> **PASSAGE SHOWN**
____

July 1914: Countdown to War
Page 13
Still, the general air of frenzied activity at the Ballplatz was hard for Berchtold to hide, no matter how hard he tried. Diplomatic professionals across Europe had been expecting some kind of response from the dual monarchy ever since the Sarajevo outrage. Spies and informants were crawling over Vienna, hoping to tease out the truth about what Berchtold was up to. Ordinary journalists, too, were chasing down every source they could find to pick up the slightest hint about Austrian intentions. A single leak, from any source, that reached the ears of a hostile ambassador might ruin Berchtold’s plans by allowing France and Russia to coordinate a response to the forthcoming ultimatum during the Petersburg summit.

____

> **INPUT FOR THIS TASK**
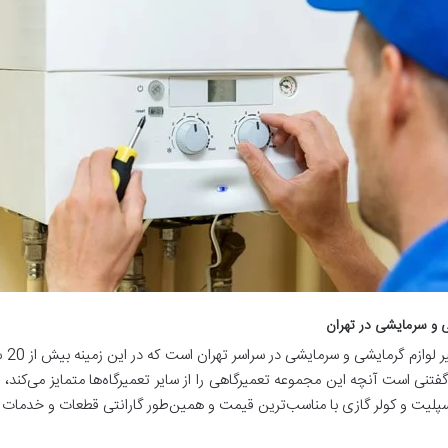
ی و سرمایشی در تهران
بهتر
 گفتنی است آنچه این مجموعه تعمیرگاهی را از سایر تعمیرگاه‌ها متمایز می‌کند
پلیت و کولر گازی با مناسب‌ترین قیمت و همین‌طور گارانتی قطعات و خدمات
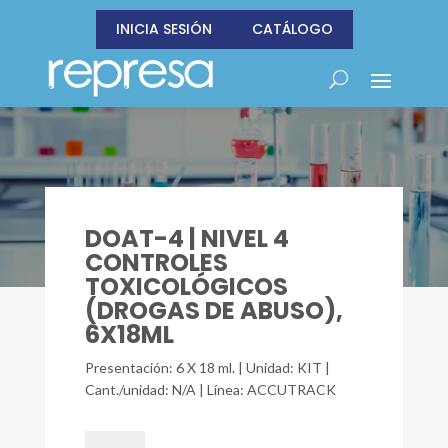
INICIA SESIÓN
CATÁLOGO
DOAT-4 | NIVEL 4
CONTROLES
TOXICOLÓGICOS
(DROGAS DE ABUSO),
6X18ML
Presentación: 6 X 18 ml. | Unidad: KIT |
Cant./unidad: N/A | Línea: ACCUTRACK
DOAT-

____

> **TASKS FOR THIS EXERCISE**
**A)** In the passage about July 1914, at what summit could France and Russia have coordinated a response to the coming ultimatum?
**B)** Arrange the text read from the records as a JSON list of strings, one per line, skipping blank lines. Leave out the pictures.

> **EXERCISE ANSWERS**
**A)** The Petersburg summit.

**B)**
[
  "ی و سرمایشی در تهران",
  "بهتر",
  " گفتنی است آنچه این مجموعه تعمیرگاهی را از سایر تعمیرگاه‌ها متمایز می‌کند",
  "پلیت و کولر گازی با مناسب‌ترین قیمت و همین‌طور گارانتی قطعات و خدمات",
  "INICIA SESIÓN",
  "CATÁLOGO",
  "DOAT-4 | NIVEL 4",
  "CONTROLES",
  "TOXICOLÓGICOS",
  "(DROGAS DE ABUSO),",
  "6X18ML",
  "Presentación: 6 X 18 ml. | Unidad: KIT |",
  "Cant./unidad: N/A | Línea: ACCUTRACK",
  "DOAT-"
]